TASK STATEMENT
Only the lines from the one containing "padding: 29px 20px" to the end of the data should be copied, exactly and without pictures.

DATASET EXTRACT

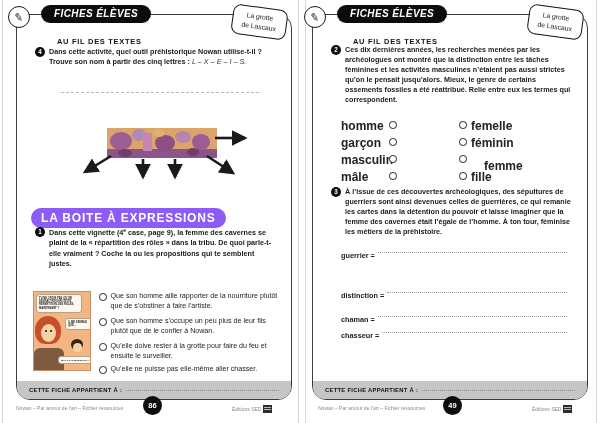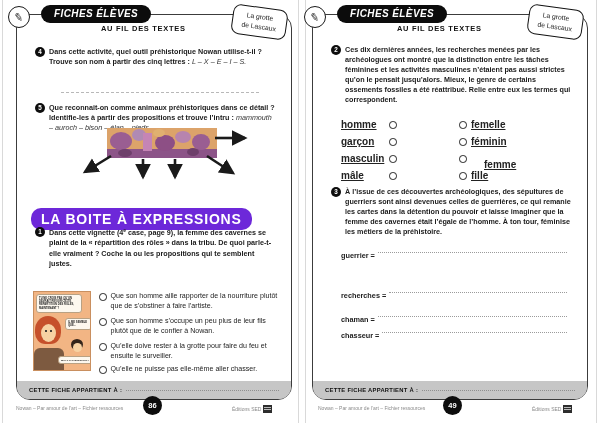"AU FIL DES TEXTES" .subtitle { margin-left: 44px -> none; top: 9px -> 22px }
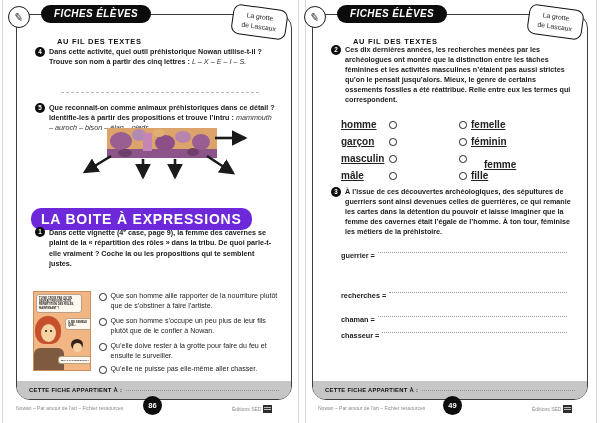"Que reconnait-on comme animaux" div.qblock { html: <div> <div>5</div> <span>Que reconnait-on comme animaux préhistoriques dans ce détail ? Identifie-les à partir des propositions et trouve l’intru :</span> <i>mammouth – auroch – bison – élan – pieds.</i> </div> -> none }
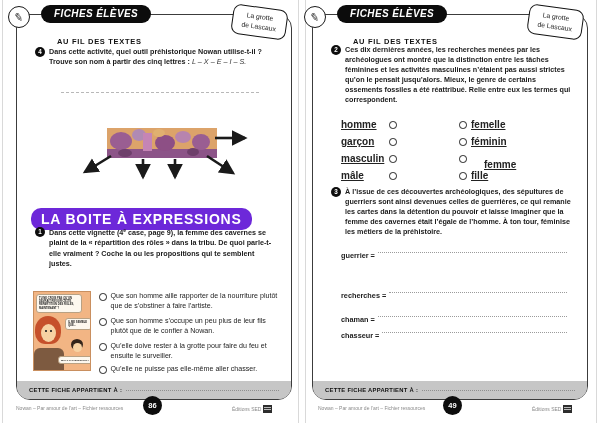"homme" .match-row-term { font-size: 10px -> 12px; text-decoration: underline -> none }
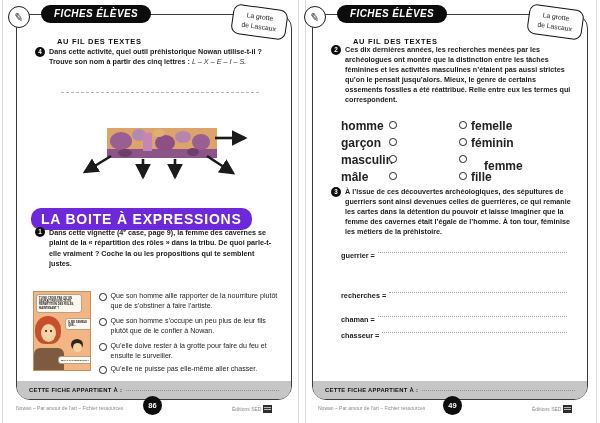"LA BOITE À EXPRESSIONS" .expr-pill { background: #6d28d9 -> #8b5cf6; font-size: 14px -> 12px }
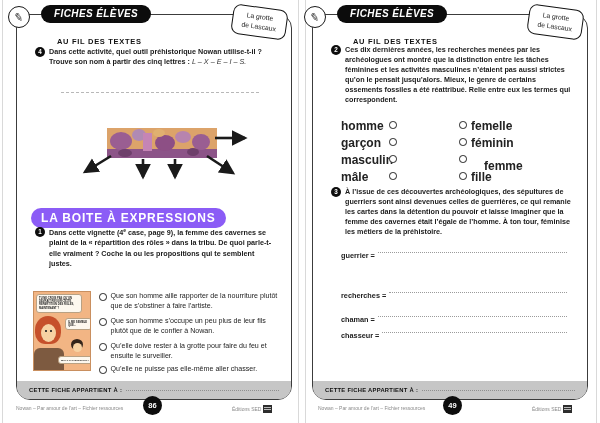"recherches =" span { text: recherches -> distinction }
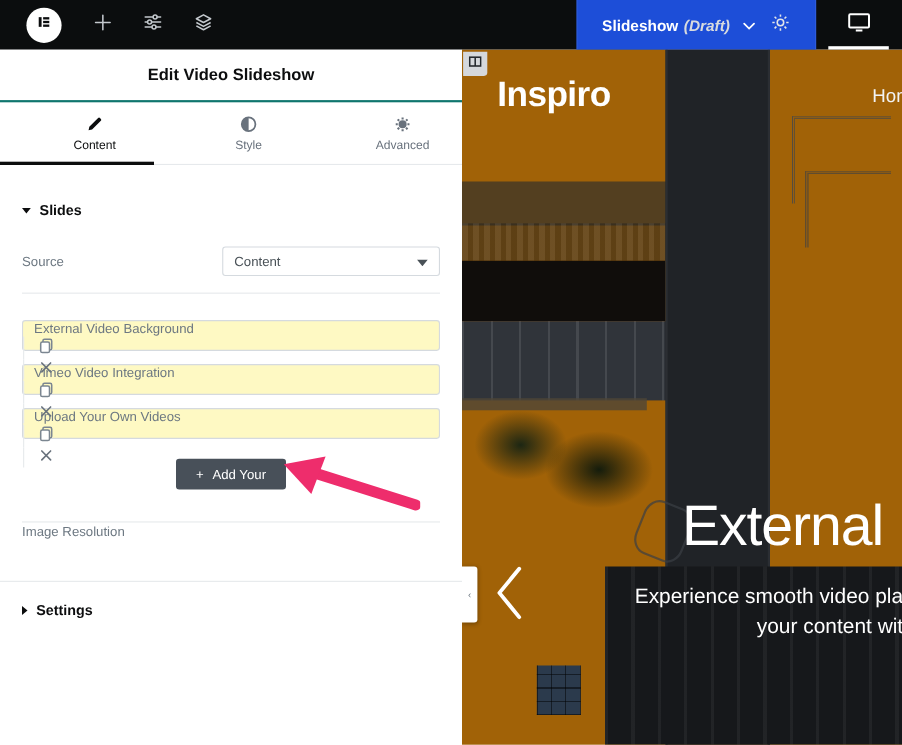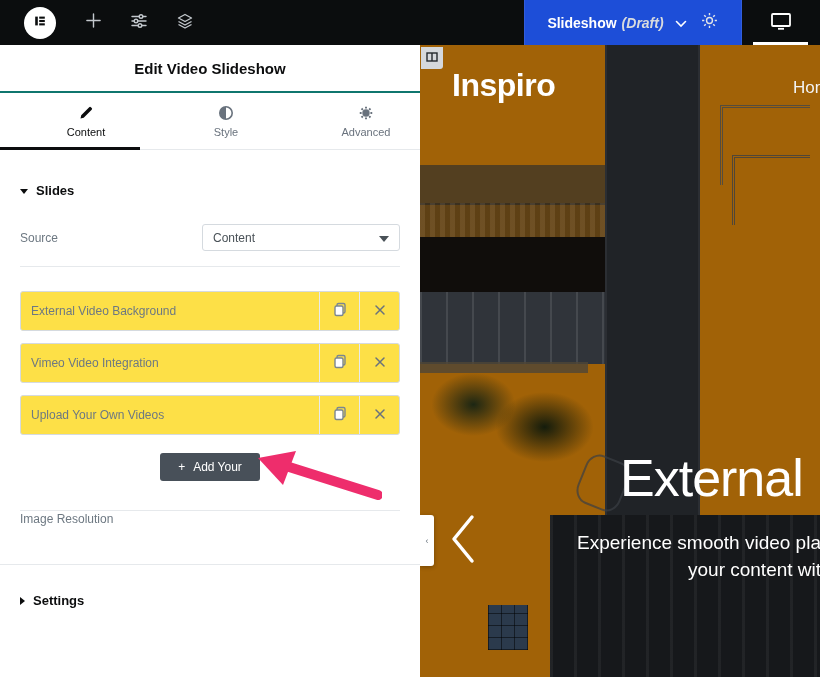"External Video Background" .rep-item { background: #fde047 -> #fef9c3; flex-direction: none -> column; height: 40px -> 28px }
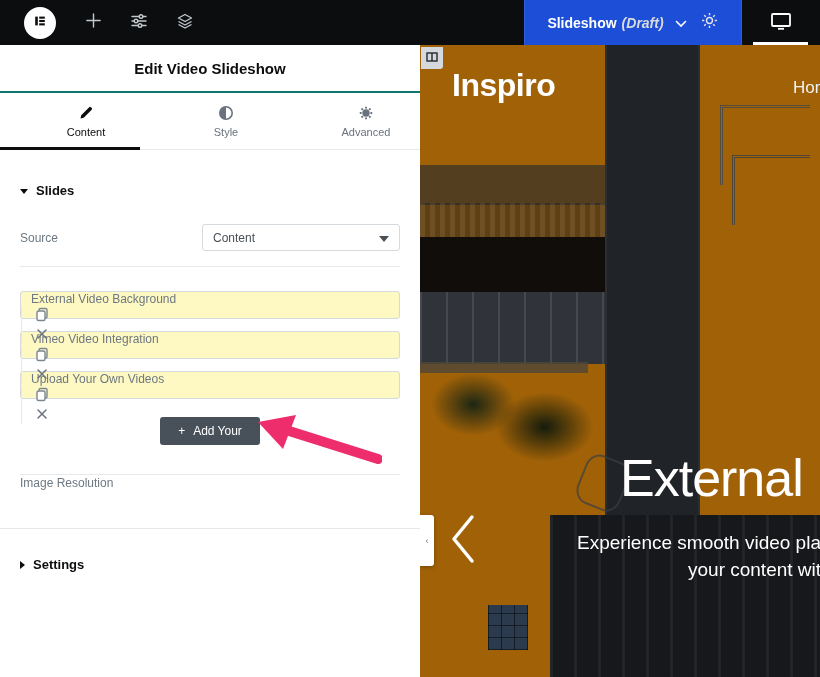"Settings" .section-settings { padding: 29px 20px -> 19px 20px }
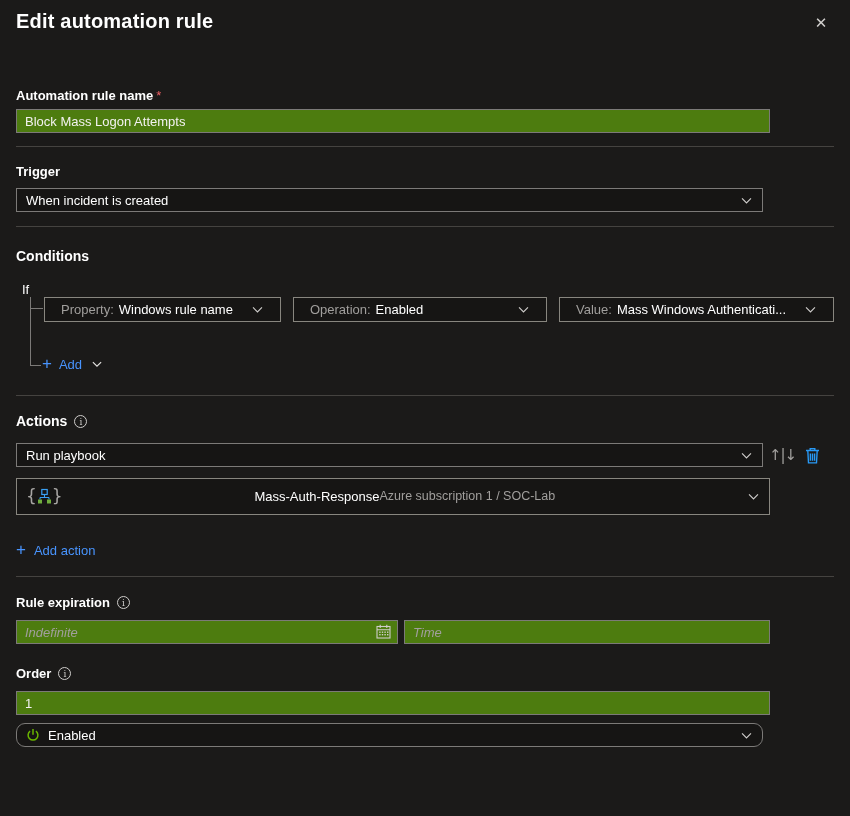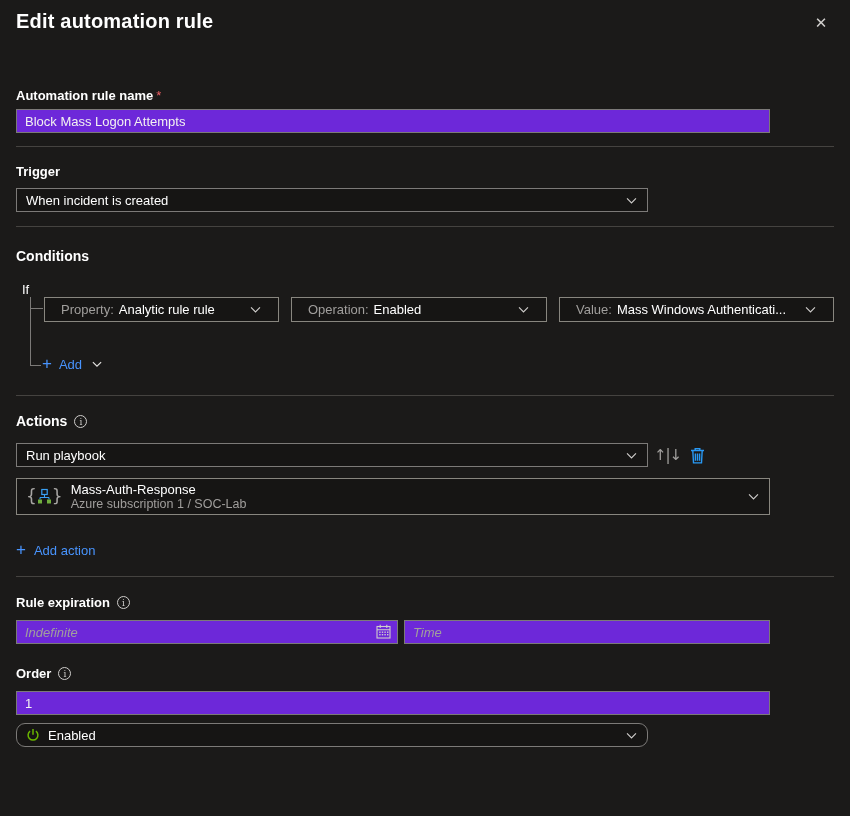"Block Mass Logon Attempts" input.txt { background: #6d28d9 -> #4d7c0f }
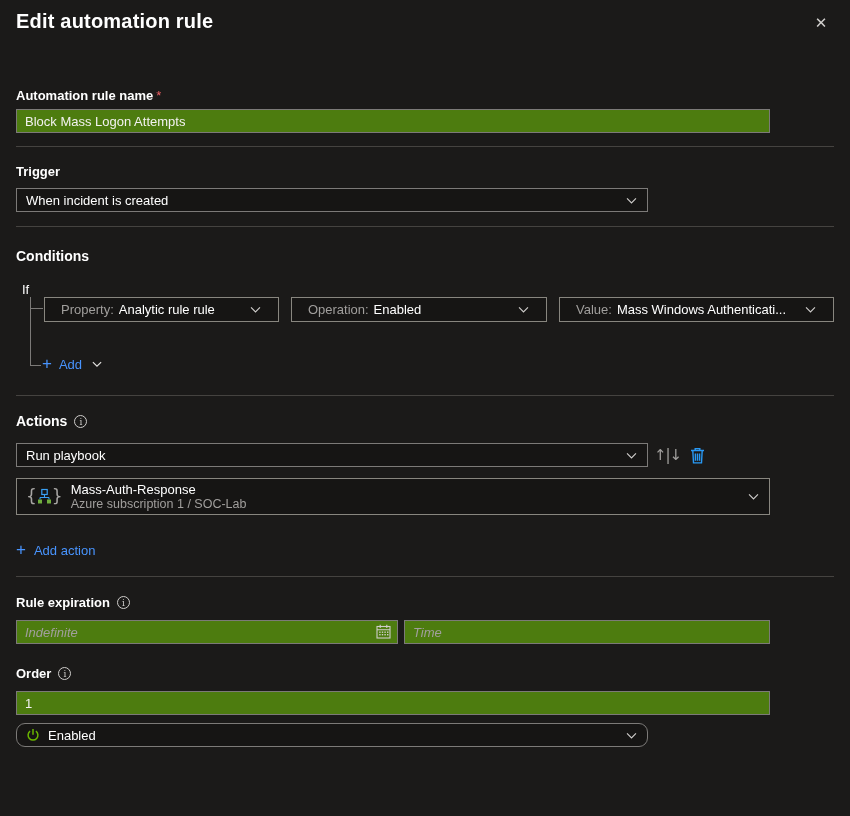"When incident is created" .dd { width: 632px -> 747px }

OUTPUT FOR THIS EXERCISE
"Settings" .section-settings { padding: 29px 20px -> 19px 20px }
"Block Mass Logon Attempts" input.txt { background: #6d28d9 -> #4d7c0f }
"When incident is created" .dd { width: 632px -> 747px }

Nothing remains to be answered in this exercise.